Here, the contrast between Egypt and Yosef becomes sharp. In Egypt, bread is a tool of control, capable of purchasing land, bodies, and freedom. In Yosef’s hands, that same bread is redeemed into an expression of love, responsibility, and Divine mission. Even the image of the ten male and female donkeys hints, according to the sages, that Yosef has mastered Egypt’s forces of right and left and subdued them, so his father need not fear the descent into exile (Siftei Kohen, Bereishit 45:23). Rather than controlling through food, Yosef allows food to protect.

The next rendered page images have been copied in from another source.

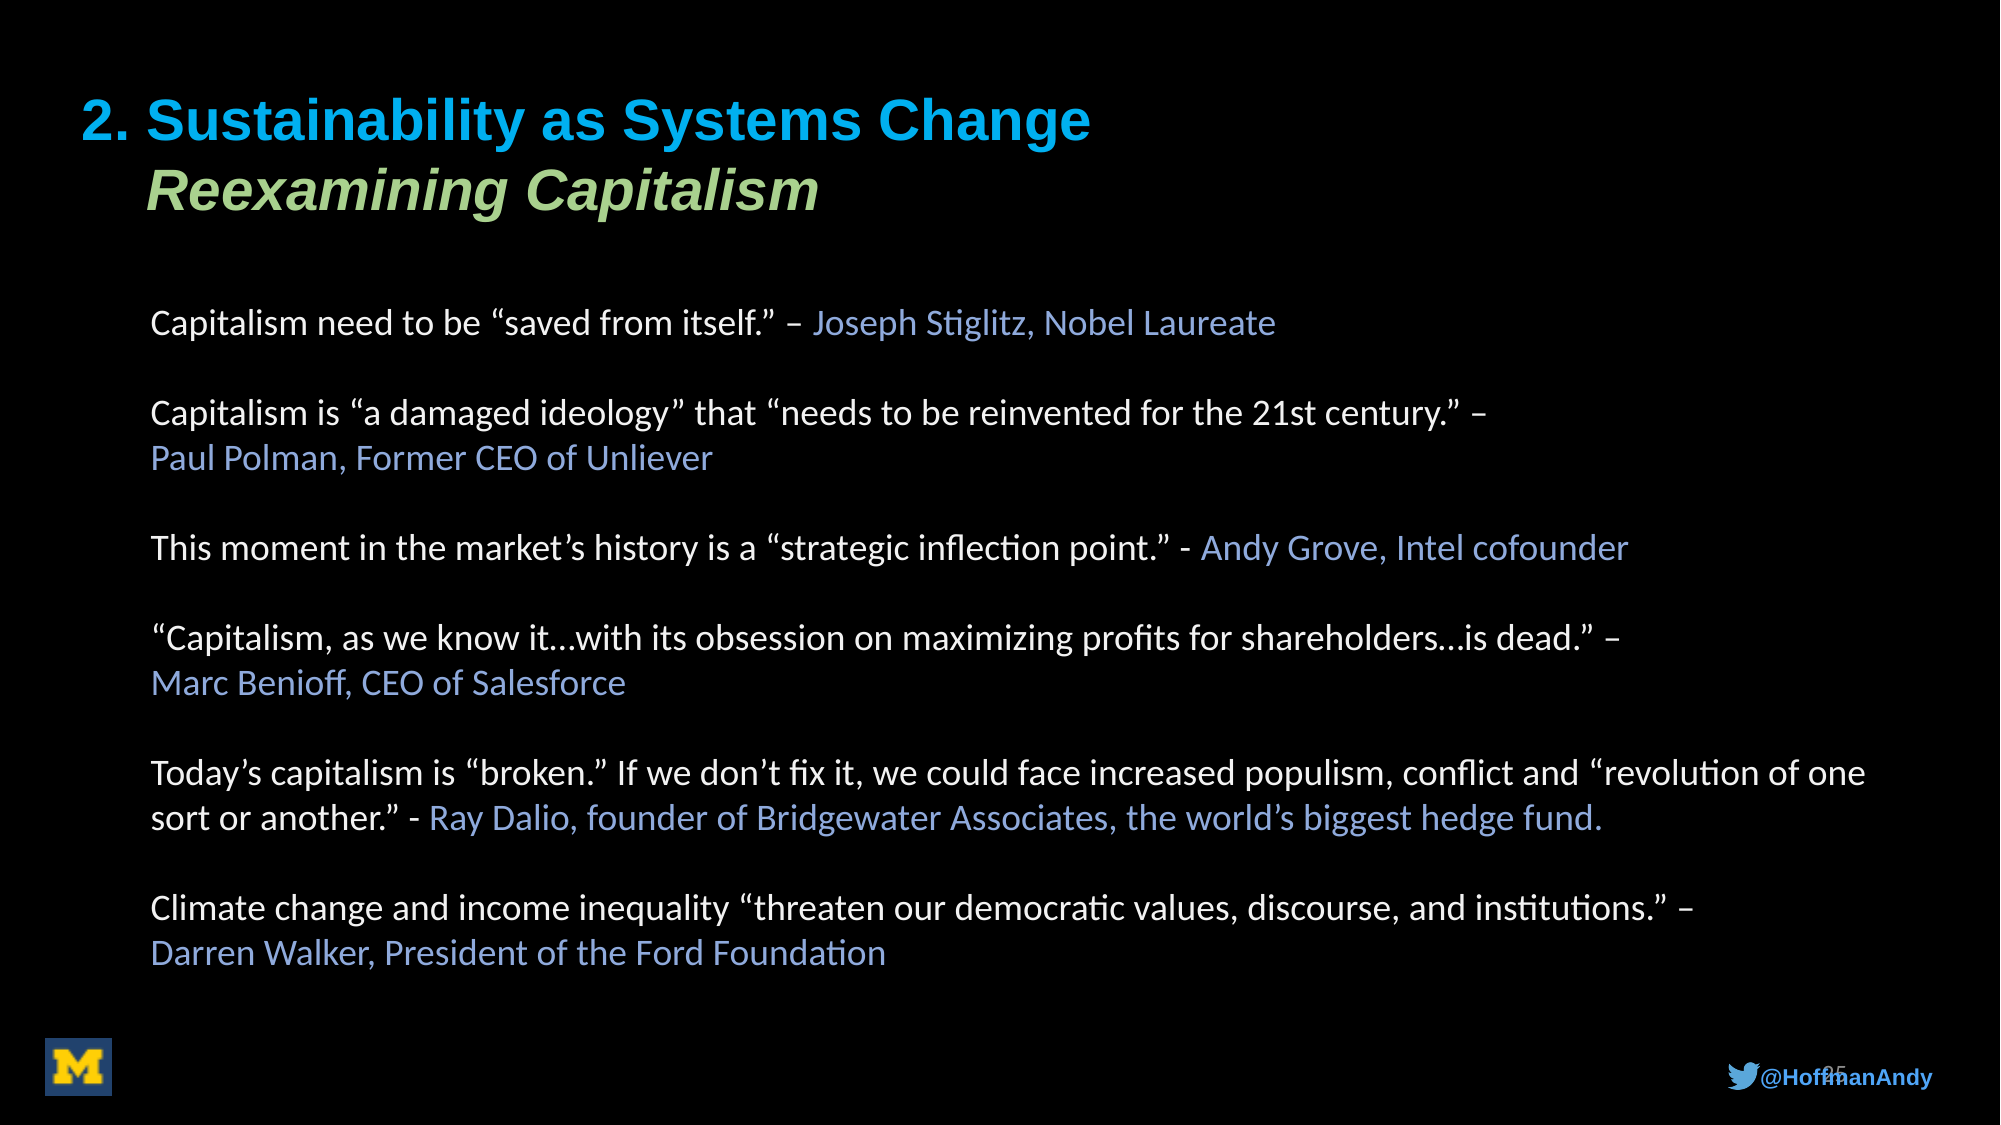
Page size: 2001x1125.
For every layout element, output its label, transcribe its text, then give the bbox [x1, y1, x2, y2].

picture [45, 1038, 112, 1096]
text_box Capitalism need to be “saved from itself.” – Joseph Stiglitz, Nobel Laureate Capitalism is “a damaged ideology” that “needs to be reinvented for the 21st century.” – Paul Polman, Former CEO of Unliever This moment in the market’s history is a “strategic inflection point.” - Andy Grove, Intel cofounder “Capitalism, as we know it…with its obsession on maximizing profits for shareholders…is dead.” – Marc Benioff, CEO of Salesforce Today’s capitalism is “broken.” If we don’t fix it, we could face increased populism, conflict and “revolution of one sort or another.” - Ray Dalio, founder of Bridgewater Associates, the world’s biggest hedge fund. Climate change and income inequality “threaten our democratic values, discourse, and institutions.” – Darren Walker, President of the Ford Foundation [135, 290, 1898, 981]
picture [1727, 1062, 1761, 1090]
slide_number 25 [1412, 1042, 1863, 1103]
text_box @HoffmanAndy [1745, 1054, 1948, 1098]
text_box 2. Sustainability as Systems Change Reexamining Capitalism [67, 74, 1109, 230]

Instead of letting food enslave us or others, he shows how nourishment can become a vehicle for care, dignity, and unity.
Just as the descent to Egypt begins not with hunger, but with a table already bearing the seeds of ge’ulah, so too our personal journeys of eating can move from bondage to redemption. When food is used to manipulate, numb, or assert power, it mirrors Egypt. When it is approached with awareness, gratitude, and responsibility, it becomes מָזוֹן/mazon in its deepest sense – sustenance that supports life on every level. By reclaiming food as a channel of chesed rather than control, we participate in Yosef’s quiet revolution, transforming the act of eating from a source of enslavement into a step toward healing, freedom, and ultimate redemption.